→ Required action
When you retype the entries, keep each one exact and leave out the pictures.

→ Extracted data
━━━━━━━━━━━━━━━━

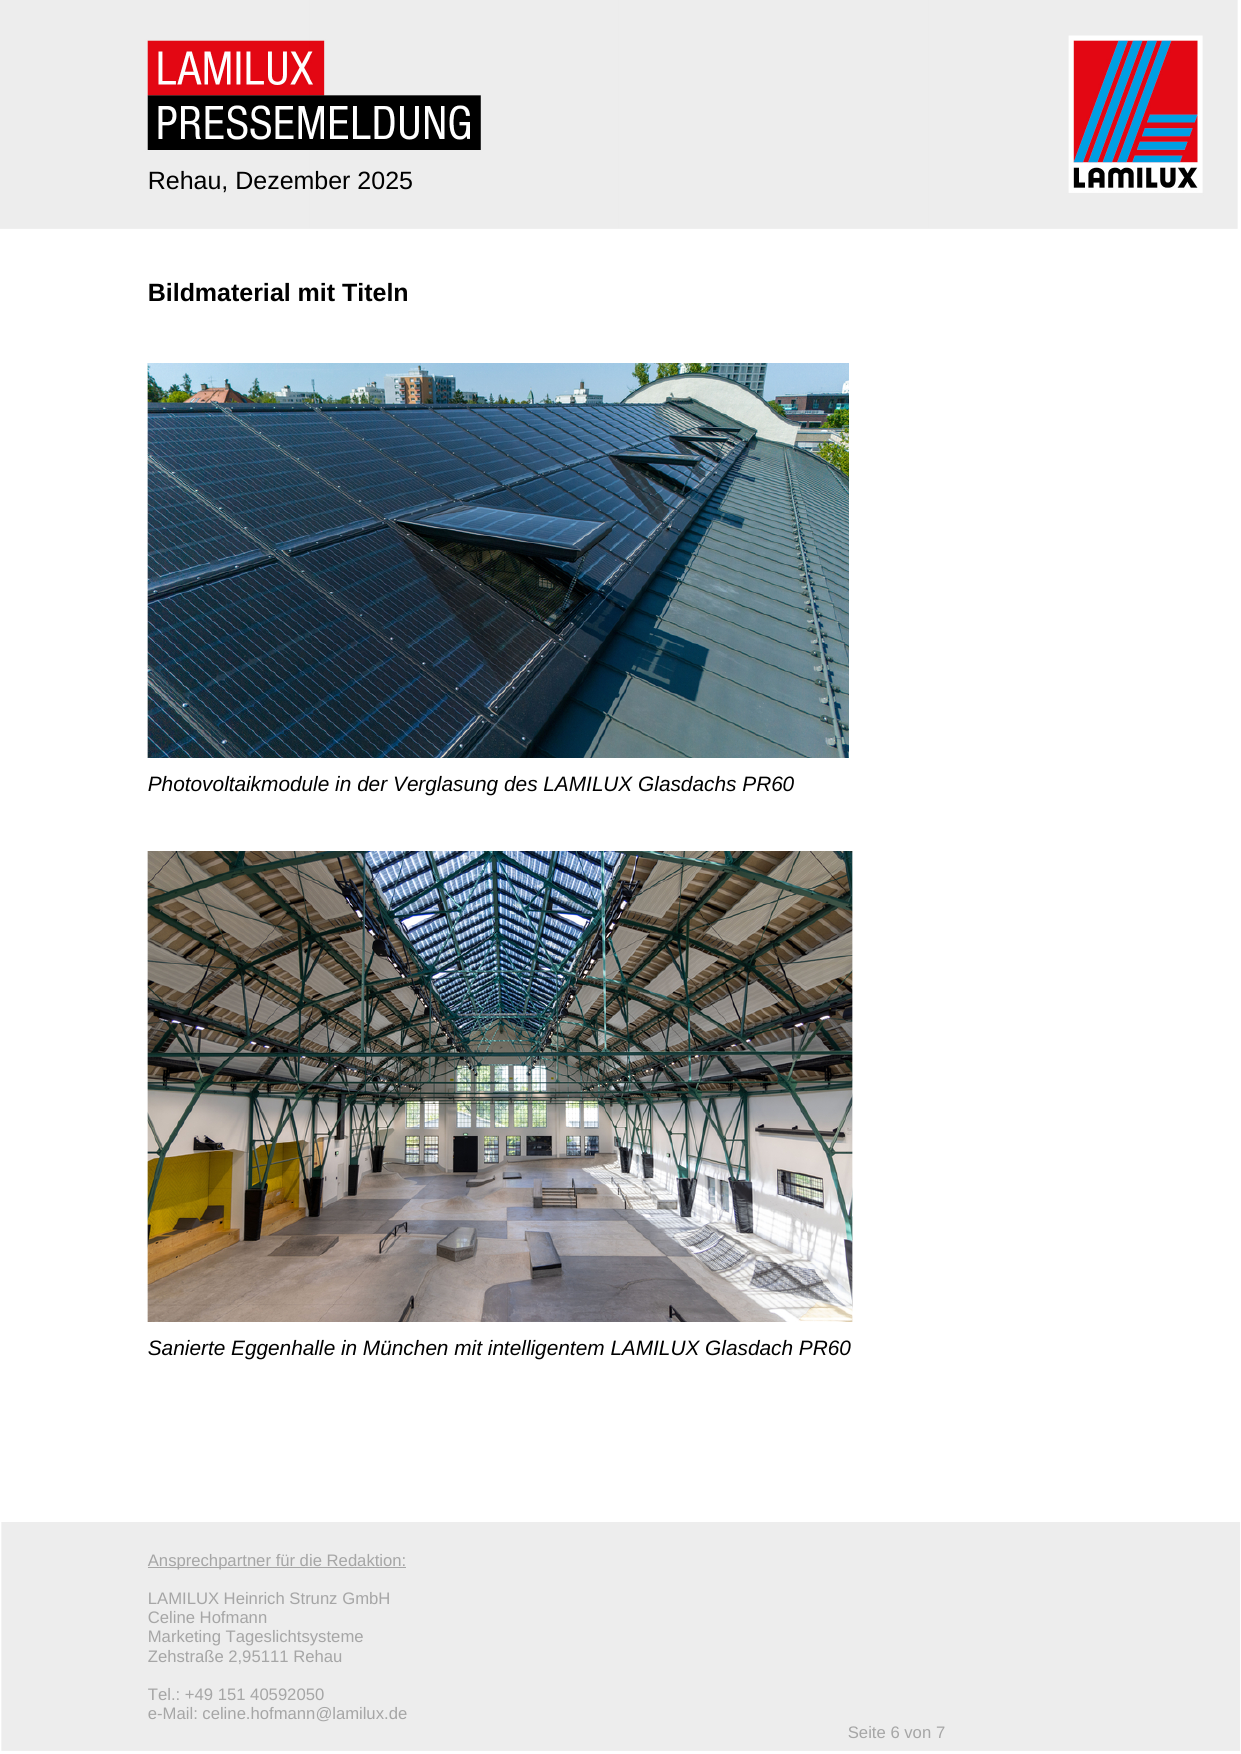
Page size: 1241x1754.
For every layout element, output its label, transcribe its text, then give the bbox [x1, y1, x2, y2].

picture [1, 1522, 1241, 1751]
picture [147, 363, 849, 758]
picture [147, 851, 853, 1322]
picture [567, 729, 576, 736]
picture [576, 721, 583, 729]
picture [0, 0, 1238, 229]
text Bildmaterial mit Titeln [148, 278, 945, 306]
picture [563, 741, 569, 750]
text Sanierte Eggenhalle in München mit intelligentem LAMILUX Glasdach PR60 [148, 1336, 945, 1359]
text Photovoltaikmodule in der Verglasung des LAMILUX Glasdachs PR60 [148, 772, 945, 796]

━━━━━━━━━━━━━━━━

→ Task response
Page size: 1241x1754.
For every layout element, output its label, transcribe its text, then give the bbox [x1, y1, x2, y2].

picture [1, 1522, 1241, 1751]
picture [147, 363, 849, 758]
picture [147, 851, 853, 1322]
picture [567, 729, 576, 736]
picture [576, 721, 583, 729]
picture [0, 0, 1238, 229]
text Bildmaterial mit Titeln [148, 278, 945, 306]
picture [563, 741, 569, 750]
text Sanierte Eggenhalle in München mit intelligentem LAMILUX Glasdach PR60 [148, 1336, 945, 1359]
text Photovoltaikmodule in der Verglasung des LAMILUX Glasdachs PR60 [148, 772, 945, 796]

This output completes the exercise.